Data provided:
'''
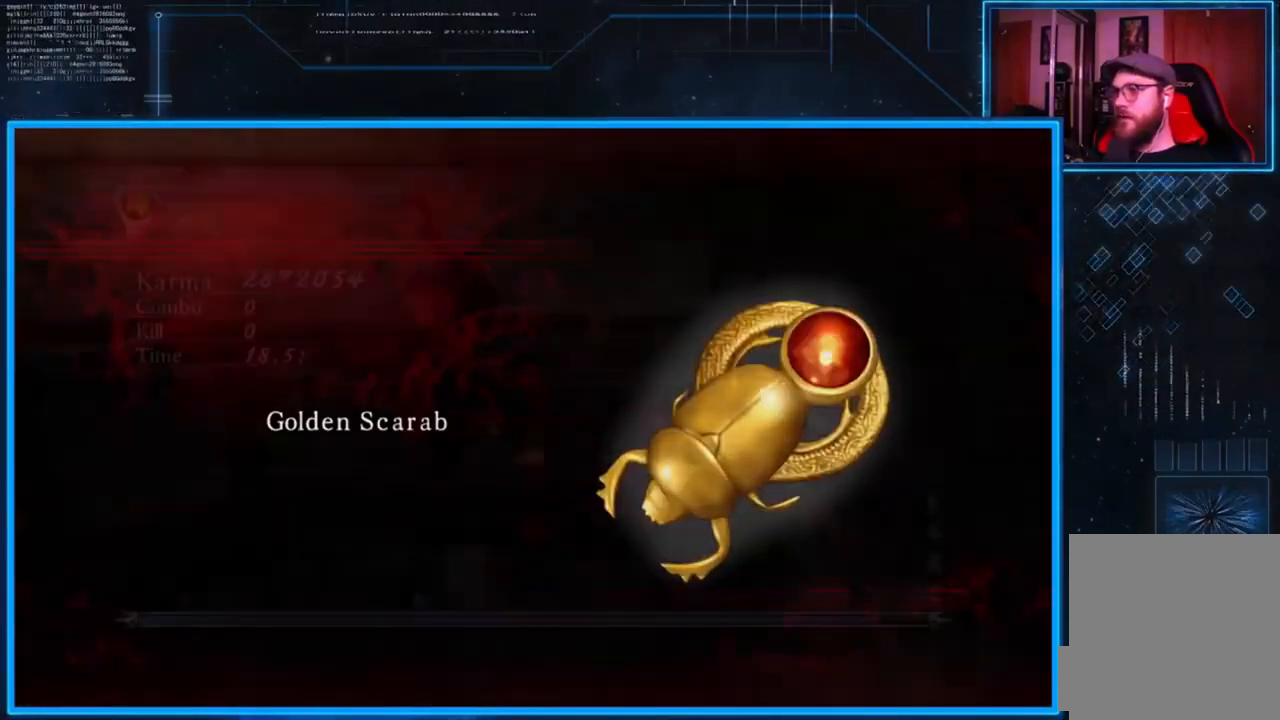
{"buttons": [], "left_stick": "center", "right_stick": "center", "events": [[134, "left_stick", "right"], [234, "left_stick", "center"]]}
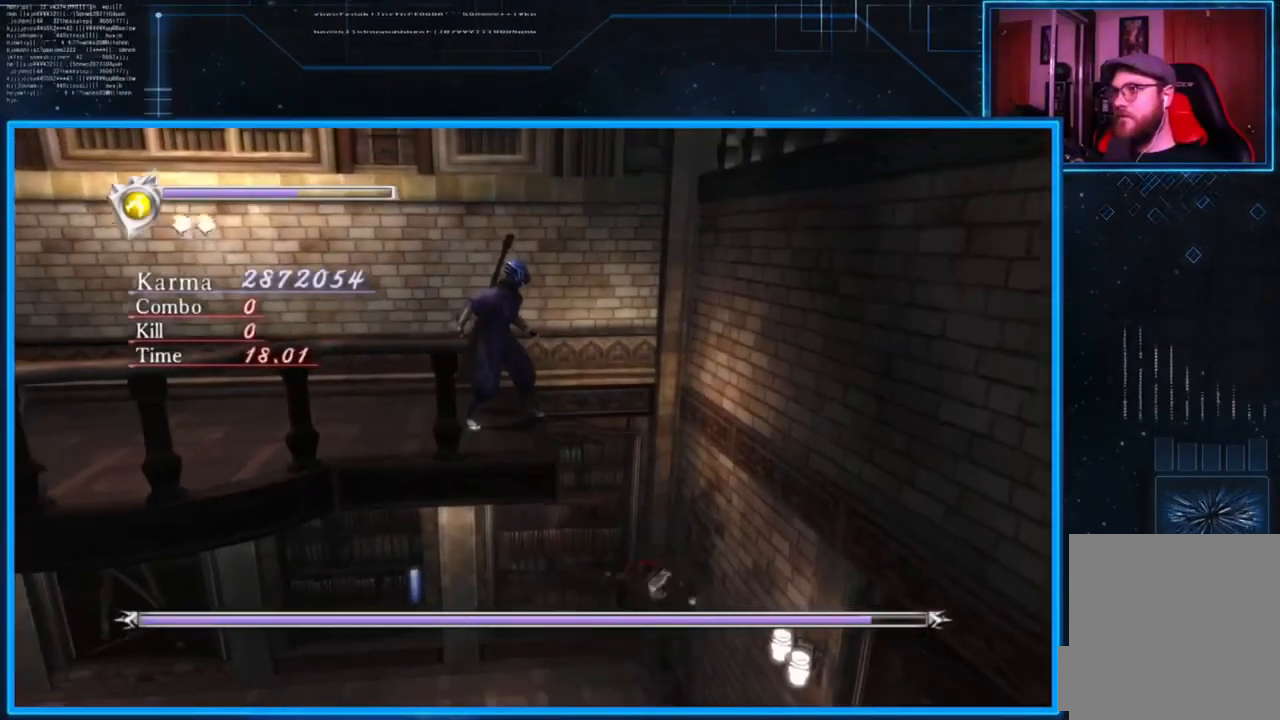
{"buttons": [], "left_stick": "center", "right_stick": "center", "events": [[400, "A", "down"], [467, "A", "up"]]}
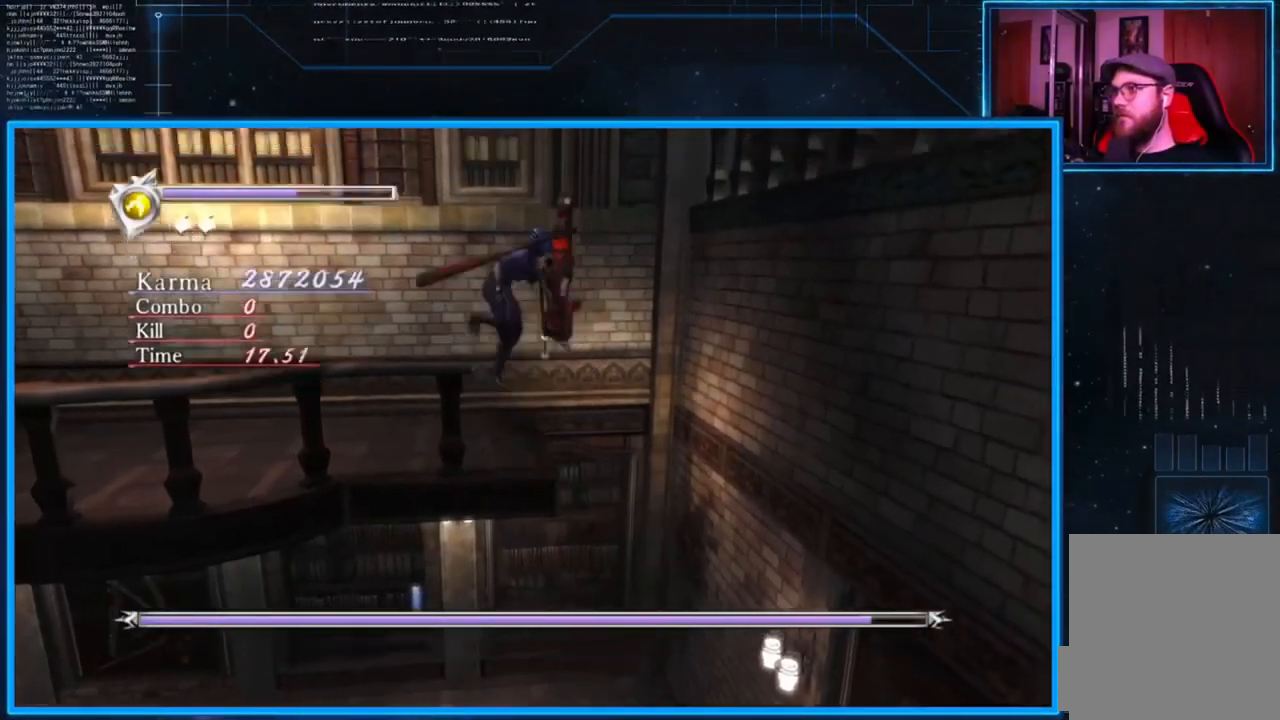
{"buttons": [], "left_stick": "center", "right_stick": "center", "events": [[33, "X", "down"], [100, "X", "up"], [167, "X", "down"], [234, "X", "up"]]}
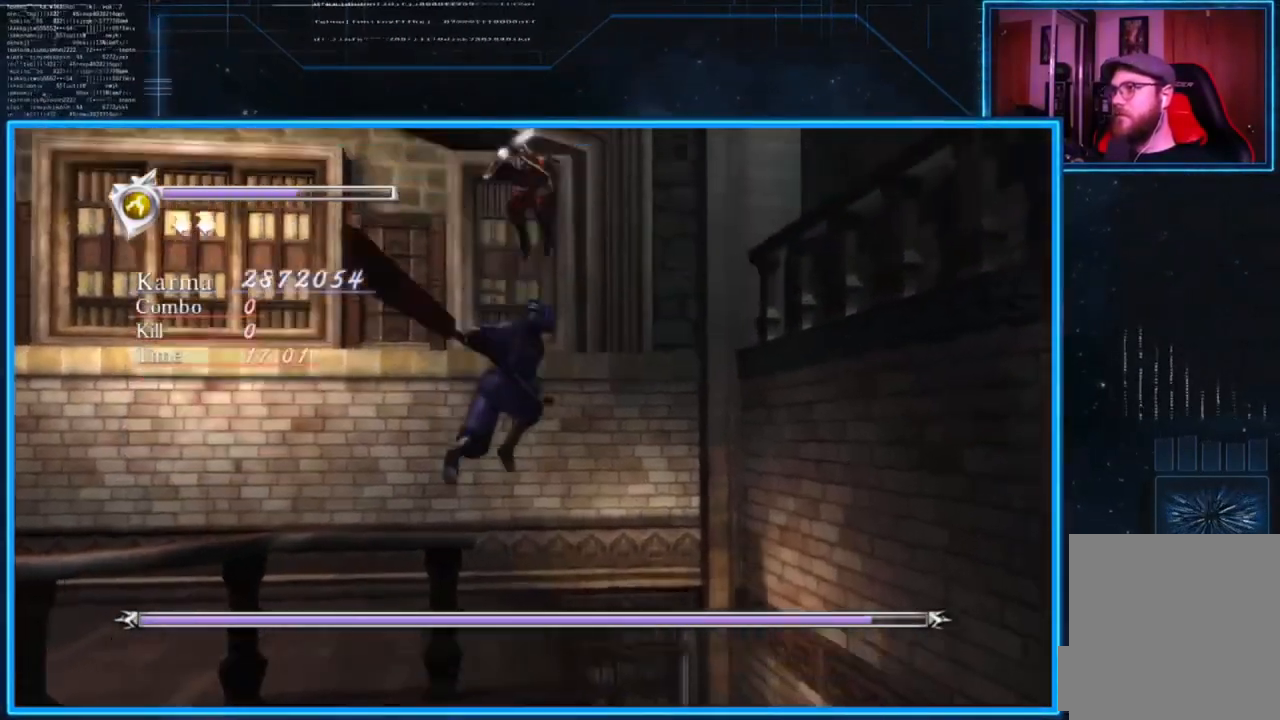
{"buttons": ["L2"], "left_stick": "center", "right_stick": "center", "events": [[66, "L2", "down"]]}
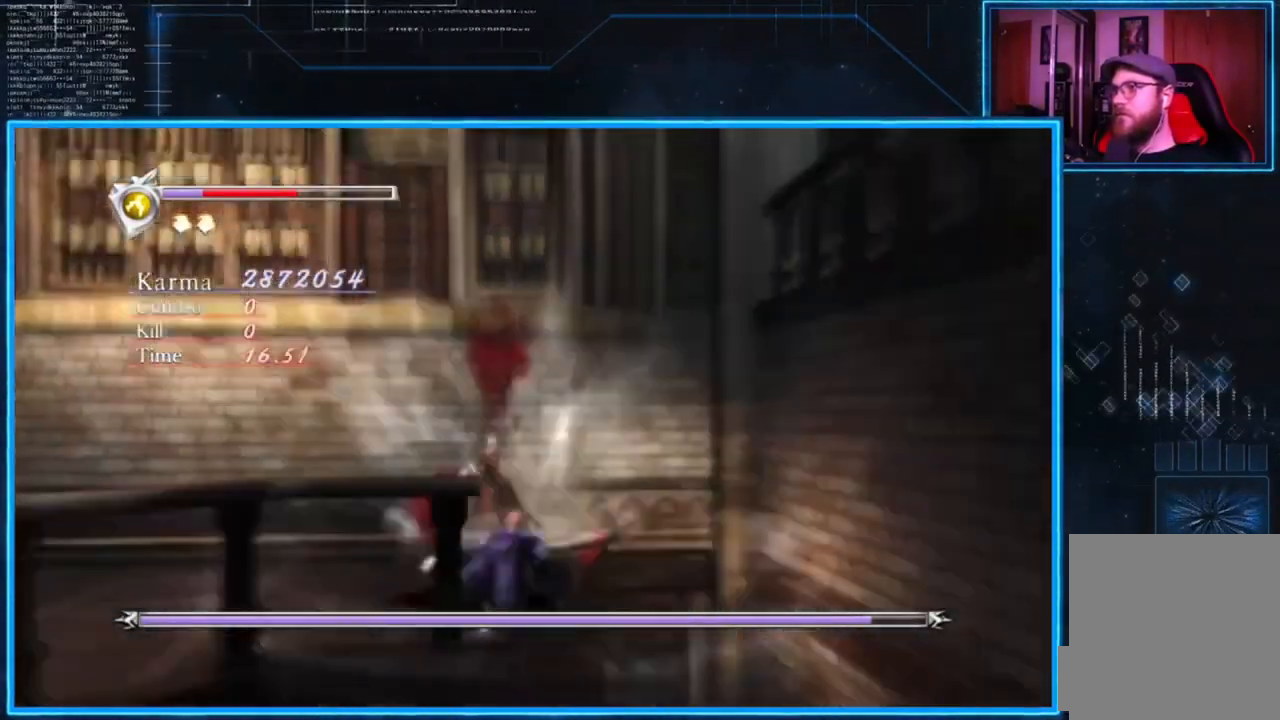
{"buttons": ["L2"], "left_stick": "center", "right_stick": "center", "events": []}
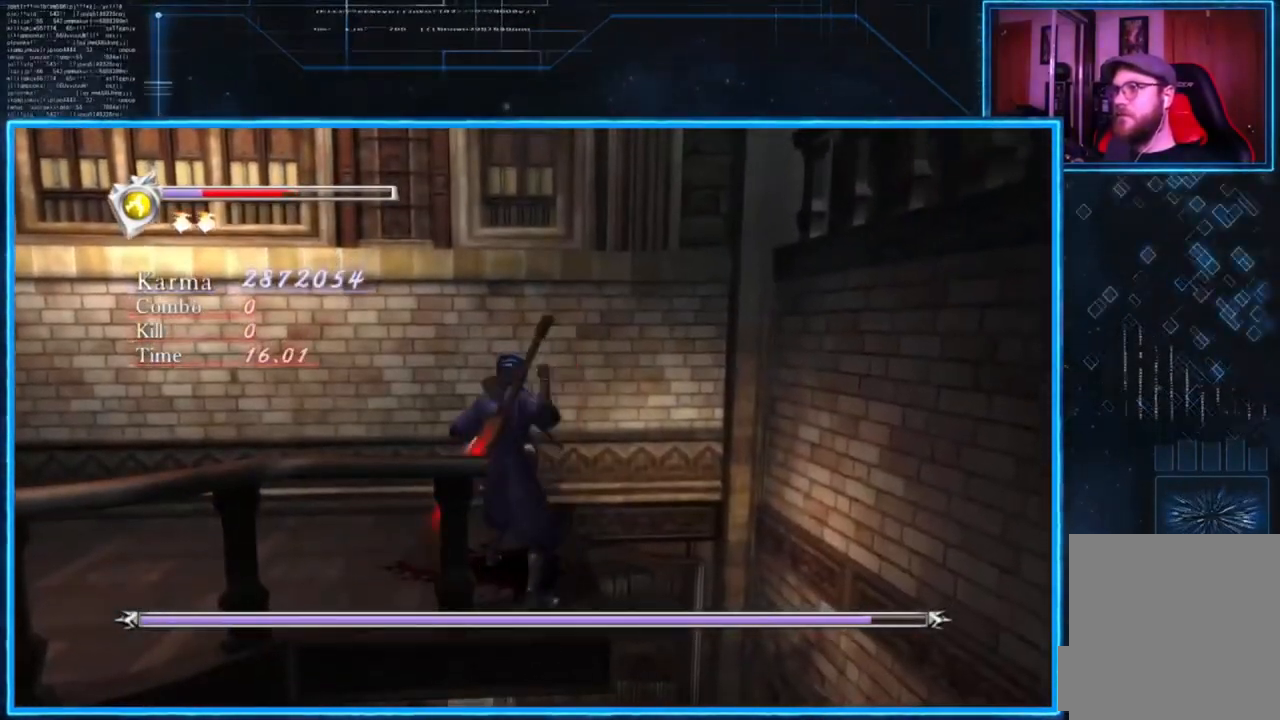
{"buttons": ["A", "X", "L2"], "left_stick": "right", "right_stick": "center", "events": [[267, "left_stick", "left"], [433, "A", "down"], [433, "X", "down"], [500, "left_stick", "right"]]}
'''
Requirement: The entire listing above, word for word and without pictures, is what should be output.

Answer for the task:
{"buttons": [], "left_stick": "center", "right_stick": "center", "events": [[134, "left_stick", "right"], [234, "left_stick", "center"]]}
{"buttons": [], "left_stick": "center", "right_stick": "center", "events": [[400, "A", "down"], [467, "A", "up"]]}
{"buttons": [], "left_stick": "center", "right_stick": "center", "events": [[33, "X", "down"], [100, "X", "up"], [167, "X", "down"], [234, "X", "up"]]}
{"buttons": ["L2"], "left_stick": "center", "right_stick": "center", "events": [[66, "L2", "down"]]}
{"buttons": ["L2"], "left_stick": "center", "right_stick": "center", "events": []}
{"buttons": ["A", "X", "L2"], "left_stick": "right", "right_stick": "center", "events": [[267, "left_stick", "left"], [433, "A", "down"], [433, "X", "down"], [500, "left_stick", "right"]]}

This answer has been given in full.